Revisitando o populismo e o maquiavelismo varguista.


A doutrina do corporativismo não nasceu com o século XX. No Brasil da chamada "Era Vargas (1930 e 1945), respondeu aos anseios de um governo que pudesse garantir direitos aos trabalhadores mas de tal forma que a ele ficassem adstritos, em que o Estado pudesse ser visto como benfeitor, objetivando  privar os assalariados de armas revolucionárias, e contê-los dentro de uma política trabalhista que mascarava a força, a manipulação e a coerção.

Com o discurso de que o trabalhador era parceiro do Estado, e tendo os sindicatos como força de contenção e pacificação, Vargas lançou mão de um estratagema que não visava a construção da plena cidadania e dos direitos do operariado. Não se pensou em uma ideia mais ou menos límpida de Estado de Bem-Estar Social (havia seleção programada, as garantias não seguiram como um todo o corpo da nação); o caminho para a "paz social" trilhou pela adoção do engodo: o trabalhador recebeu o status  de filho  capaz de reconhecer sua paternidade sacra. Não esqueçamos aqui de duas importantes constatações: (1) Getúlio Vargas acabou ficando conhecido como "pai dos pobres" e; (2) a comoção que tomou conta do país por acasião de sua morte, comprova em parte a eficácia da paternidade construída. Podemos negar o conceito de populismo, em tudo que tem de exagero, mas teremos de enfrentar  um certo desconforto quando estivermos diante de documentos imagéticos...

■ **Informações extraídas**
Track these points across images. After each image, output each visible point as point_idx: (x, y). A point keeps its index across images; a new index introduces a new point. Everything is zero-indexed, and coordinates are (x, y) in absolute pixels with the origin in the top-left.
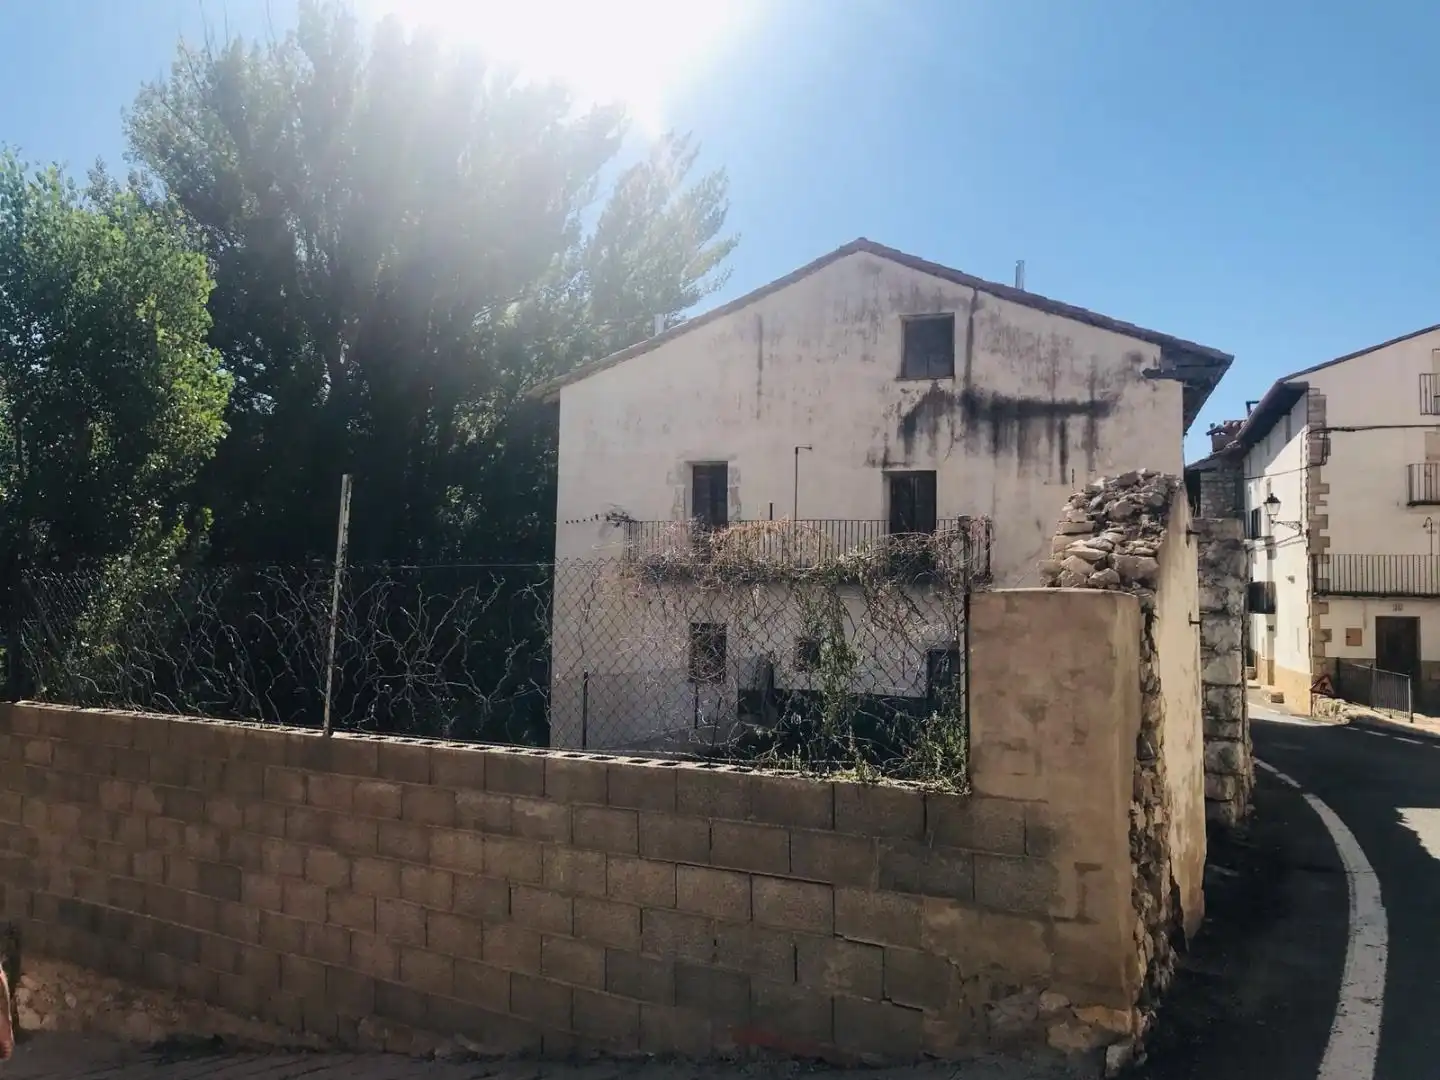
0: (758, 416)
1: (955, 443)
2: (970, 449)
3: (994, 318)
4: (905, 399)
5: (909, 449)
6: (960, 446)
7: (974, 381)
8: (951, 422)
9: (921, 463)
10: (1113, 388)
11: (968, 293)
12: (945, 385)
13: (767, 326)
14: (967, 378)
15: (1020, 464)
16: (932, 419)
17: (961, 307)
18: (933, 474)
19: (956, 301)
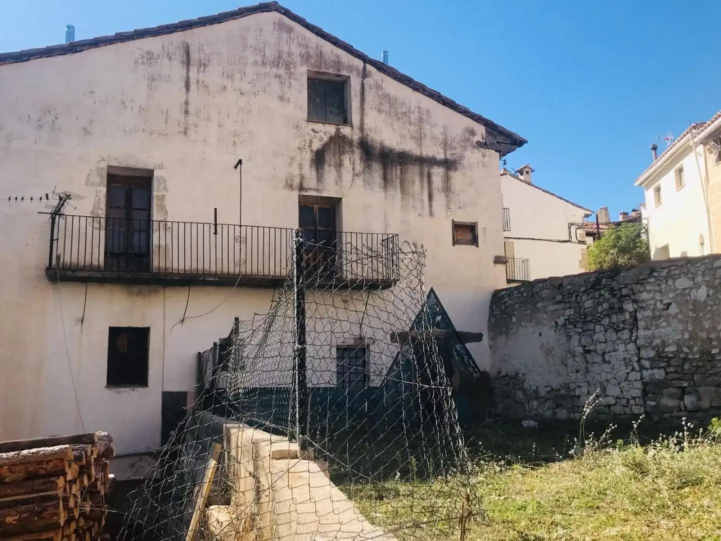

==

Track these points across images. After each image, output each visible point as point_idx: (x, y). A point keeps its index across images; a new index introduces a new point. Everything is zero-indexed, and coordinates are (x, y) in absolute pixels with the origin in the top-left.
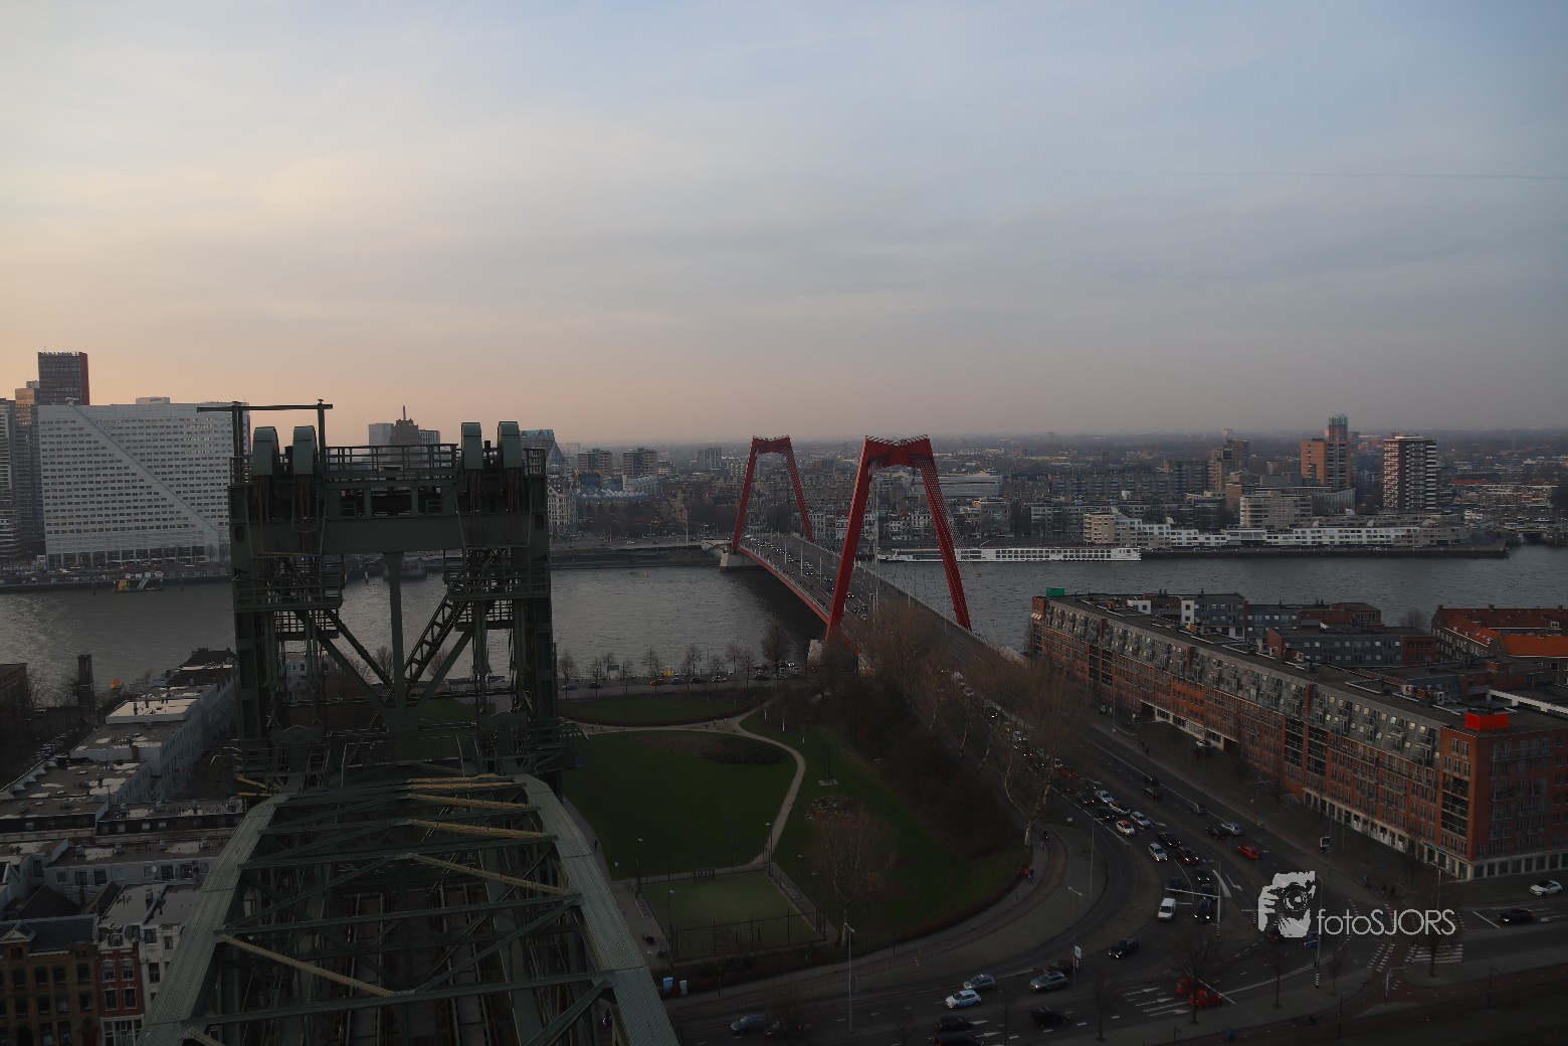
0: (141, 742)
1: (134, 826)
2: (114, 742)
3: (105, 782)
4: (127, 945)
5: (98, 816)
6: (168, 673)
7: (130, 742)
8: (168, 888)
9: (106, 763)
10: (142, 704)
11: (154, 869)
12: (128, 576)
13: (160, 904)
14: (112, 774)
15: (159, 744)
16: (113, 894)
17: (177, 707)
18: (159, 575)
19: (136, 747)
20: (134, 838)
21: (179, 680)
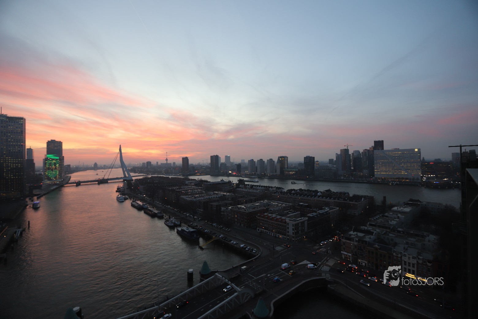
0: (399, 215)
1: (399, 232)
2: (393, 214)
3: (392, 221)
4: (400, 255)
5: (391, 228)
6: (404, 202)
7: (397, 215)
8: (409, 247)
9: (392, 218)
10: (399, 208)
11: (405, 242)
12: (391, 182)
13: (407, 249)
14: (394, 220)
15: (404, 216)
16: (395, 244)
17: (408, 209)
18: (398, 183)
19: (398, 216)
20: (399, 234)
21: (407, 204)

...

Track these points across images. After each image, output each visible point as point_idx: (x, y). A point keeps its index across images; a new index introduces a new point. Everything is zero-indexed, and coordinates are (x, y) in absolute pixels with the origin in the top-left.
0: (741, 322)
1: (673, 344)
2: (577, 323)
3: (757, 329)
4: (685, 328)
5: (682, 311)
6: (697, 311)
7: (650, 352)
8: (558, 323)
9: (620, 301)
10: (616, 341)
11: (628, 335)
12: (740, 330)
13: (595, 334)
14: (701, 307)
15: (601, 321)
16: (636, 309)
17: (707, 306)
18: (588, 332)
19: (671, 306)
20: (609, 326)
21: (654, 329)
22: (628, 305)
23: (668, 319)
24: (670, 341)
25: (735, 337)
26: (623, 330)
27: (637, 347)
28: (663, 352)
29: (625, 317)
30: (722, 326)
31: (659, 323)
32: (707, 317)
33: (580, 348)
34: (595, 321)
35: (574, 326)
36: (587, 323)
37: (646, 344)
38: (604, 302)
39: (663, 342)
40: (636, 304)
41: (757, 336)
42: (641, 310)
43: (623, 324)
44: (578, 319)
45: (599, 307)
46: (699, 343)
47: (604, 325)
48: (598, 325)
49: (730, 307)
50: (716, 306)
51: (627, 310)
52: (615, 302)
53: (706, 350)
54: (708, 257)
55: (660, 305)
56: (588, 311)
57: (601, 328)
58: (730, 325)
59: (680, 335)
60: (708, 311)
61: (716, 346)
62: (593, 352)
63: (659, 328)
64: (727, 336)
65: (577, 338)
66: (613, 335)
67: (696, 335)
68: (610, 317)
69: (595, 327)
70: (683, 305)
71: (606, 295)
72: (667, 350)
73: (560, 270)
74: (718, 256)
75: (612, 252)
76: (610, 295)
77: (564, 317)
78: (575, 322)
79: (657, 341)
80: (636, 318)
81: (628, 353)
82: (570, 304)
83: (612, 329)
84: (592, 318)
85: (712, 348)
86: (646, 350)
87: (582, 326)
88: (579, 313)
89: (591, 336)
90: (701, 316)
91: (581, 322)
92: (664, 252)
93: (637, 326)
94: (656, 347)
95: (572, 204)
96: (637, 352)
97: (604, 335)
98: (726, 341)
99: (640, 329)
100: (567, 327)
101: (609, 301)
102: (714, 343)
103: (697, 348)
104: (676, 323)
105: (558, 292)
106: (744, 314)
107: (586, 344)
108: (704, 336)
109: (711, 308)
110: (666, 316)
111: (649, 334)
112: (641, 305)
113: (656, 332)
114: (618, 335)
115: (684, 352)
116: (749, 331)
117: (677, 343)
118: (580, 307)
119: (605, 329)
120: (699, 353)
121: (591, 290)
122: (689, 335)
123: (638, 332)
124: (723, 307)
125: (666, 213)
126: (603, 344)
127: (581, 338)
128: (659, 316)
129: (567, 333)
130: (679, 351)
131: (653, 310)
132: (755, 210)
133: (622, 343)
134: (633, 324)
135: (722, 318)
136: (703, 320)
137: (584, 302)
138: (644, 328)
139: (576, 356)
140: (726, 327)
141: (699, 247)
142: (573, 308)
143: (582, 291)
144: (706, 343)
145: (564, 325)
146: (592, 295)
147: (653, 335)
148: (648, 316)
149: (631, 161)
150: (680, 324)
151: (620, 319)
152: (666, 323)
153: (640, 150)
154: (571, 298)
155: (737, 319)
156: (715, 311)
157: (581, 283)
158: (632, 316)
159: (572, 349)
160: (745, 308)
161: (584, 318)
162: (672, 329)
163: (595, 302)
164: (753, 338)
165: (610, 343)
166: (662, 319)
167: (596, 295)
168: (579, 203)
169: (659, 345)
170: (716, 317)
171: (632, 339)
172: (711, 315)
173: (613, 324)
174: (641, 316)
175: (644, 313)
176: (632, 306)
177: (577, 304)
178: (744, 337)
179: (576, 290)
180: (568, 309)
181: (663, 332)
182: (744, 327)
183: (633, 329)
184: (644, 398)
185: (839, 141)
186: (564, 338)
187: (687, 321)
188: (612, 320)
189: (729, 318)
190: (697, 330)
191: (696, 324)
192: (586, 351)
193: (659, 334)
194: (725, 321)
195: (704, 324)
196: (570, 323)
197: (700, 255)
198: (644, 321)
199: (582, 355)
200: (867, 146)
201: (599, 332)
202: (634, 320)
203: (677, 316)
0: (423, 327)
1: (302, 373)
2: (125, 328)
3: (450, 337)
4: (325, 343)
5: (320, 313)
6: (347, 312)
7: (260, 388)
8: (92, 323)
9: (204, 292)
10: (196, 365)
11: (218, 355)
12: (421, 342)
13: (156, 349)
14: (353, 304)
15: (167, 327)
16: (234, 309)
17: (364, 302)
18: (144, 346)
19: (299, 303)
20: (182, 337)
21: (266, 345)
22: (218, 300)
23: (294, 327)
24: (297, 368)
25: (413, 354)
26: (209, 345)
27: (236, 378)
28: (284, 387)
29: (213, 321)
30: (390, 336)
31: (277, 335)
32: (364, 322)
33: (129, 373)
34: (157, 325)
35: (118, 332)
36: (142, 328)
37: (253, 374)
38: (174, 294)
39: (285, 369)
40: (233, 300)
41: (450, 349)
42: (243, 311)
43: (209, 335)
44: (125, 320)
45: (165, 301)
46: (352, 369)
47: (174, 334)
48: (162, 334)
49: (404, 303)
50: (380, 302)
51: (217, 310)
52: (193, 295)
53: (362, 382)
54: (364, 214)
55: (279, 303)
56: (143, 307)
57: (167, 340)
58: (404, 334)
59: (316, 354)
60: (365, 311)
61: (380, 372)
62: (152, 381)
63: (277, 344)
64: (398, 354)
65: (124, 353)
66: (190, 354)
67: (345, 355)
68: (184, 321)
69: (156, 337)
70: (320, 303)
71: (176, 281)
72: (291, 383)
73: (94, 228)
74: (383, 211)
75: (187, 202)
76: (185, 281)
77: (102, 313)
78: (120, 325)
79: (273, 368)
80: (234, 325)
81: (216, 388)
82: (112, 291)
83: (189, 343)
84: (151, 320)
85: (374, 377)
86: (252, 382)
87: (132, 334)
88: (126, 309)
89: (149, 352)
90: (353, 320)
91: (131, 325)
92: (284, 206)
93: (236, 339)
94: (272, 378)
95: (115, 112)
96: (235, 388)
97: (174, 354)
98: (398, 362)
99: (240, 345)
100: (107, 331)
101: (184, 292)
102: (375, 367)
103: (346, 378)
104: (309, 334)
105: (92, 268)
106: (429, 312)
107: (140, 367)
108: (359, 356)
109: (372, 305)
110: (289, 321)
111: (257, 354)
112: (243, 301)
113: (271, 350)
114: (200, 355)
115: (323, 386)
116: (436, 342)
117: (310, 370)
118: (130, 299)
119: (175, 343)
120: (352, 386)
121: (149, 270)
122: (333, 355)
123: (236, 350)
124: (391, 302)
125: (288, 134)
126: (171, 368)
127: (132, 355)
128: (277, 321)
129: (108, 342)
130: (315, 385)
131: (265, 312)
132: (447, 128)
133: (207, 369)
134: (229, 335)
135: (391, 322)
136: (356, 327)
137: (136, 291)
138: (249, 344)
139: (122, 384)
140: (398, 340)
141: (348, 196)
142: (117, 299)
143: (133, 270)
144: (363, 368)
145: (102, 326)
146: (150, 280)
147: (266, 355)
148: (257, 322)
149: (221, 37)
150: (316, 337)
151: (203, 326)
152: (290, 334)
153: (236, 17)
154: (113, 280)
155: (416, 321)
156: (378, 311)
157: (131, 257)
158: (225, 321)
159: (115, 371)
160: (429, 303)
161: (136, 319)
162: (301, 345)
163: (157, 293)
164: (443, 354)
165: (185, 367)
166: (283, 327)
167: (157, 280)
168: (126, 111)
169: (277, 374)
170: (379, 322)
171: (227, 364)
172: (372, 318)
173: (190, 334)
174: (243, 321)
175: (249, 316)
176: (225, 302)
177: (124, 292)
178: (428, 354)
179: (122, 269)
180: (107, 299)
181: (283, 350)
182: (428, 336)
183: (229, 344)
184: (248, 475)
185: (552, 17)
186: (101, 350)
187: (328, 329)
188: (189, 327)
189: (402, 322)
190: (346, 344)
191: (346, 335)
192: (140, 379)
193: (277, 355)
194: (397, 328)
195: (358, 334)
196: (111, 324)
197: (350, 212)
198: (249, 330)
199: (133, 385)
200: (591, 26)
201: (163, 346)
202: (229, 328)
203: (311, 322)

■ **Detalhes do exercício**
Copie fielmente o texto sobre a Era Vargas de "A doutrina do" a "e a coerção.". Os itens não têm nenhuma função nesta atividade.

■ **Resposta do exercício**
A doutrina do corporativismo não nasceu com o século XX. No Brasil da chamada "Era Vargas (1930 e 1945), respondeu aos anseios de um governo que pudesse garantir direitos aos trabalhadores mas de tal forma que a ele ficassem adstritos, em que o Estado pudesse ser visto como benfeitor, objetivando  privar os assalariados de armas revolucionárias, e contê-los dentro de uma política trabalhista que mascarava a força, a manipulação e a coerção.